But if you need a revolution—an experience for your customer that’s exponentially, not incrementally, better—you’re not going to find them there, even if you run 100 at a time.

She elaborated during our recent chat, saying,“A lot of companies are coming up against the fact that they started with an experience at X point in time, and they’ve been iterating on it and adding to it, and there are new features or market conditions change, and all of a sudden, you’ve got an experience that’s a little bit Frankensteined.”

And if you want to make a 10x improvement, you can’t do that with small A/B tests.

Instead, Abigail advocates for finding out what is important to key stakeholders and learning where you can make an impact on the business with design in an area that’s currently being overlooked.
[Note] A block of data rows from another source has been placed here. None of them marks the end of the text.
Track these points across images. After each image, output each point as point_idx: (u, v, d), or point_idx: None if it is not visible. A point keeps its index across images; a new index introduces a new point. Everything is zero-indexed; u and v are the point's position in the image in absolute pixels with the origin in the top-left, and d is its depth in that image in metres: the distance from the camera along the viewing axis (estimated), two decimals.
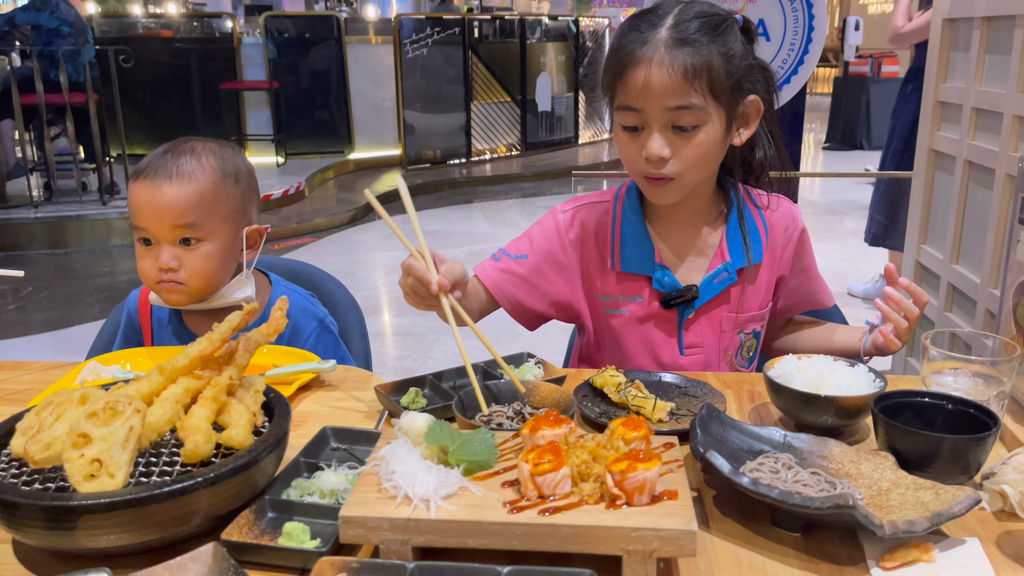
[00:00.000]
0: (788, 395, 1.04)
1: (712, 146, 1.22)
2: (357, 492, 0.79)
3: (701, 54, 1.16)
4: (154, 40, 7.99)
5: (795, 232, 1.39)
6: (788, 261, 1.39)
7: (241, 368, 0.92)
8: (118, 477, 0.76)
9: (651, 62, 1.16)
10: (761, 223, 1.36)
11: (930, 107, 1.95)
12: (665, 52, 1.16)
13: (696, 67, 1.16)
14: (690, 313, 1.34)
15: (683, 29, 1.17)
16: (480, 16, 9.08)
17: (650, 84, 1.16)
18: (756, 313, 1.37)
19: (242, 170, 1.39)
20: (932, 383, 1.05)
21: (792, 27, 2.09)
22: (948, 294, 1.86)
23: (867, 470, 0.90)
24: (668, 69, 1.15)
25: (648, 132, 1.20)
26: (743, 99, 1.23)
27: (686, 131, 1.19)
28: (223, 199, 1.34)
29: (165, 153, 1.33)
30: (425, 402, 1.11)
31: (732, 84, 1.19)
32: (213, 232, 1.32)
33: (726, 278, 1.33)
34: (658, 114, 1.18)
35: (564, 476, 0.79)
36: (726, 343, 1.36)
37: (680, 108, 1.17)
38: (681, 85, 1.16)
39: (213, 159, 1.34)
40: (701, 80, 1.16)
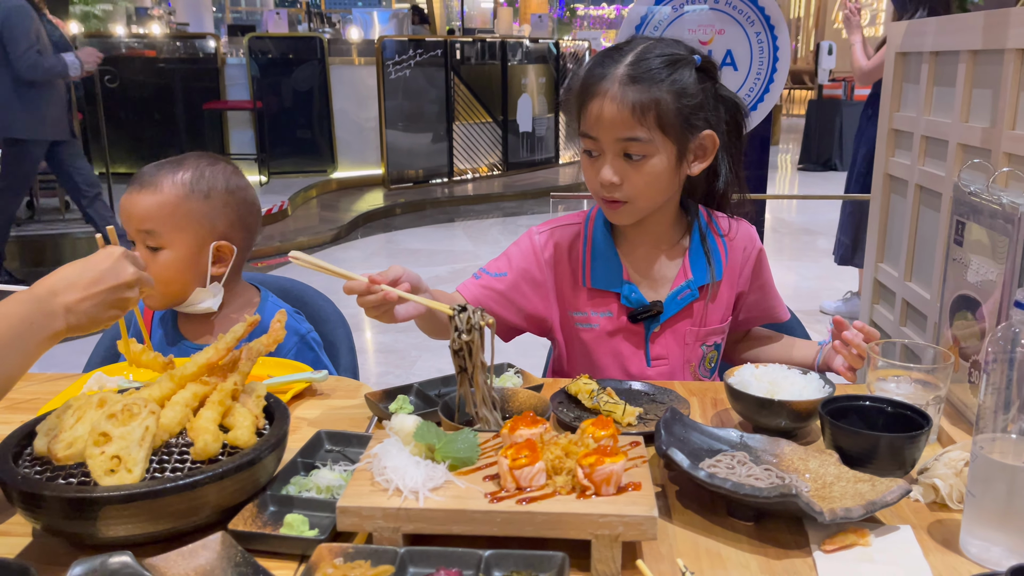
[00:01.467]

As an example, she shares a story from her first year at Northwestern Mutual when she asked their EVP of client digital experience what he cared about, and he said he wanted to increase client adoption.
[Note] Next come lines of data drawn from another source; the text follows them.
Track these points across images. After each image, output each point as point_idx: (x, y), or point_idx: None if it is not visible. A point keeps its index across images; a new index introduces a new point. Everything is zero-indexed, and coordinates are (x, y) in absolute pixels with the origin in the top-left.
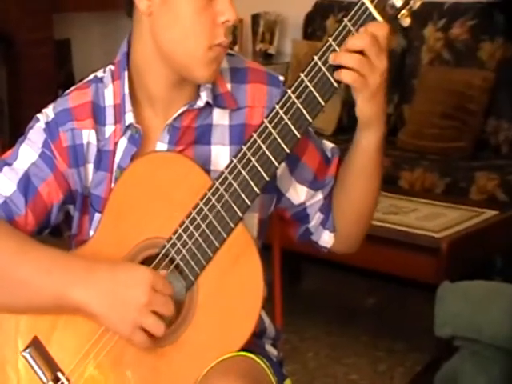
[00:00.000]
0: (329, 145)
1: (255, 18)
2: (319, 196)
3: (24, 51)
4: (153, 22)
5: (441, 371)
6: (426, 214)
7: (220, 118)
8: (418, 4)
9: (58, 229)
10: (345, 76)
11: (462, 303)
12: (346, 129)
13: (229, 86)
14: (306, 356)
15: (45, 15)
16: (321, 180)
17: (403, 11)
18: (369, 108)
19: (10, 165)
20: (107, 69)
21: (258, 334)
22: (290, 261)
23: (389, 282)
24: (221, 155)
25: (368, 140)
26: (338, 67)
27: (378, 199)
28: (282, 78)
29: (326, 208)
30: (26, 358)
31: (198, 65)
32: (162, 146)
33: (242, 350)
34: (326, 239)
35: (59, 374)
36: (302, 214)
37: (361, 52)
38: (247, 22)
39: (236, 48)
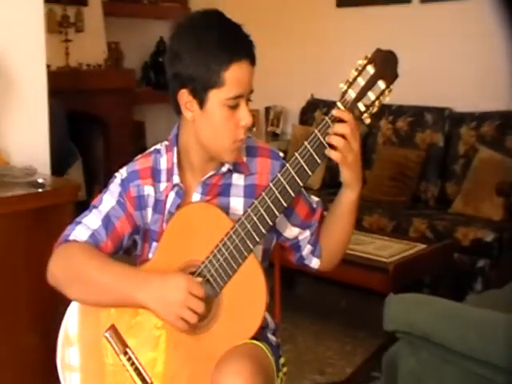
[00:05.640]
0: (315, 198)
1: (267, 109)
2: (307, 233)
3: (113, 129)
4: (194, 124)
5: (387, 353)
6: (379, 245)
7: (237, 179)
8: (375, 109)
9: (128, 250)
10: (333, 155)
11: (401, 308)
12: (328, 185)
13: (245, 159)
14: (297, 339)
15: (127, 106)
16: (308, 222)
17: (365, 114)
18: (348, 175)
19: (96, 207)
20: (163, 143)
21: (263, 327)
22: (287, 274)
23: (355, 290)
24: (236, 204)
25: (347, 196)
26: (324, 148)
27: (352, 236)
28: (281, 154)
29: (314, 242)
30: (106, 337)
31: (225, 153)
32: (196, 195)
33: (251, 338)
34: (315, 263)
35: (127, 349)
36: (296, 245)
37: (343, 137)
38: (262, 112)
39: (254, 129)
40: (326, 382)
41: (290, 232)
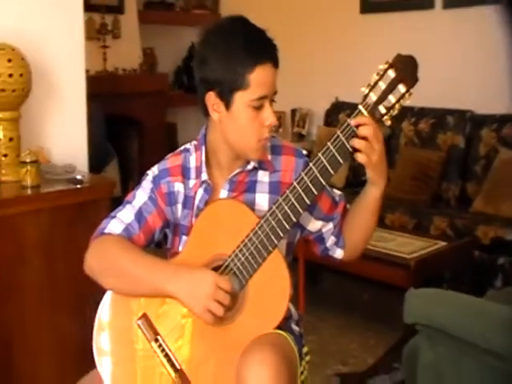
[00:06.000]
0: (337, 192)
1: (293, 111)
2: (331, 225)
3: (147, 130)
4: (221, 125)
5: (407, 345)
6: (401, 242)
7: (262, 176)
8: (395, 112)
9: (159, 243)
10: (359, 158)
11: (421, 302)
12: (351, 184)
13: (270, 157)
14: (321, 332)
15: (161, 108)
16: (331, 215)
17: (386, 116)
18: (373, 175)
19: (130, 203)
20: (192, 143)
21: (286, 318)
22: (312, 269)
23: (377, 285)
24: (261, 201)
25: (371, 192)
26: (346, 149)
27: (375, 229)
28: (305, 152)
29: (337, 233)
30: (138, 325)
31: (250, 151)
32: (224, 192)
33: (276, 328)
34: (339, 253)
35: (158, 336)
36: (320, 238)
37: (366, 139)
38: (288, 114)
39: (280, 130)
40: (348, 372)
41: (313, 225)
She saw an opportunity with the client portal, the dashboard customers landed on as soon as they logged in. Abigail decided “that was a fantastic test case because one, metrics wise, there was nowhere to go but up, and two, nobody really thought that much of it. So if I did something that people didn’t like, it wasn’t going to negatively impact any major company metrics in any way.”
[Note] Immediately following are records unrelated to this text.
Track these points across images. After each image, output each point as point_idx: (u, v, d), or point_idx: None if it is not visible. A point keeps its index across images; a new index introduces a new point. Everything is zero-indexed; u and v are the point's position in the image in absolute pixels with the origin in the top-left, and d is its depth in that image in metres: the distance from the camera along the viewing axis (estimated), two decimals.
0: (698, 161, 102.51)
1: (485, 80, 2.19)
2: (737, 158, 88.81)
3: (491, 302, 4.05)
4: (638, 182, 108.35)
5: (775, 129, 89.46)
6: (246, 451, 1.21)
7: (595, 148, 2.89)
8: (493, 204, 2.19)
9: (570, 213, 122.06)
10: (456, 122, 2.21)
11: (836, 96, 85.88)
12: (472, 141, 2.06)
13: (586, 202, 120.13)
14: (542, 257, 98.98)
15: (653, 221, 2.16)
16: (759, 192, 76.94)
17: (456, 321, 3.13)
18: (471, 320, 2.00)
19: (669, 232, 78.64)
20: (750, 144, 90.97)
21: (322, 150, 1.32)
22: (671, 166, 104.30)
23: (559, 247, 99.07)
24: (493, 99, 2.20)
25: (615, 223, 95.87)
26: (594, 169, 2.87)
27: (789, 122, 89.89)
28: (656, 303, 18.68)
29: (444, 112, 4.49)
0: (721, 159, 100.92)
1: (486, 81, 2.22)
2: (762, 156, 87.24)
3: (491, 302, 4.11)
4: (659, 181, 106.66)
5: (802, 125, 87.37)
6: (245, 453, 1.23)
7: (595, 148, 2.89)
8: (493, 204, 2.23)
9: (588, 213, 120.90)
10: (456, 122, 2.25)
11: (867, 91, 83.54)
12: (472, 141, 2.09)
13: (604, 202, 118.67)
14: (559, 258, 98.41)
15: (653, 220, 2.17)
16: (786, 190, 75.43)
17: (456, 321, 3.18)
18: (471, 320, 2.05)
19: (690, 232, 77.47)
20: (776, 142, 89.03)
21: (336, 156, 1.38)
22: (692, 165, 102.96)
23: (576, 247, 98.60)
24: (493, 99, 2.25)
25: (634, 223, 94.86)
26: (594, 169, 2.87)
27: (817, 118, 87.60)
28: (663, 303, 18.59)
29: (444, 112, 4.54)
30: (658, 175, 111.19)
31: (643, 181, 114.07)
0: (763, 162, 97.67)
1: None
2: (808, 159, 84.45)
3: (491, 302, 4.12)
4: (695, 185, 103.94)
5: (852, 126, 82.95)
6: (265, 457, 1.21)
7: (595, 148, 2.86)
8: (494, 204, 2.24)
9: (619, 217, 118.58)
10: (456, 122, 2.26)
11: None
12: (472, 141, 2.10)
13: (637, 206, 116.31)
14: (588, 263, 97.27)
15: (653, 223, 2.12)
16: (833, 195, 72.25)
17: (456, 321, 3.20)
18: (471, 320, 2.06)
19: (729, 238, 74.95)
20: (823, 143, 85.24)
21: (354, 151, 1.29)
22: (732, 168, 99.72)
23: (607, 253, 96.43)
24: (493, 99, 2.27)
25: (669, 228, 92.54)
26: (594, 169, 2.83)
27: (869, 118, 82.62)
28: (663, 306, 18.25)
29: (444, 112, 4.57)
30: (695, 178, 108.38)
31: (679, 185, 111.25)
Abigail took a small group of product people and engineers and did a workshop—the first design workshop the group had ever done—and within six weeks they had redesigned, rebuilt, and launched the dashboard. The results were almost immediate:

“…within six weeks, we were getting some really good indicators that things were going well. We had an over 300% increase in account aggregation. We had a 29% increase in client adoption. We saw an 86% reduction in the bounce rate. And I’ve found that when you take something really low value, you can turn it into something that really works for you because people see you as almost like a miracle maker, right?”

A/B tests are great for making incremental improvements to your products. But if you’re looking to make a 10x change, and something that will show big returns on an investment in design, follow Abigail’s lead. Learn what is important to your business, and find an overlooked area of the product where you can make an impact. You just might find the revolution you’re looking for.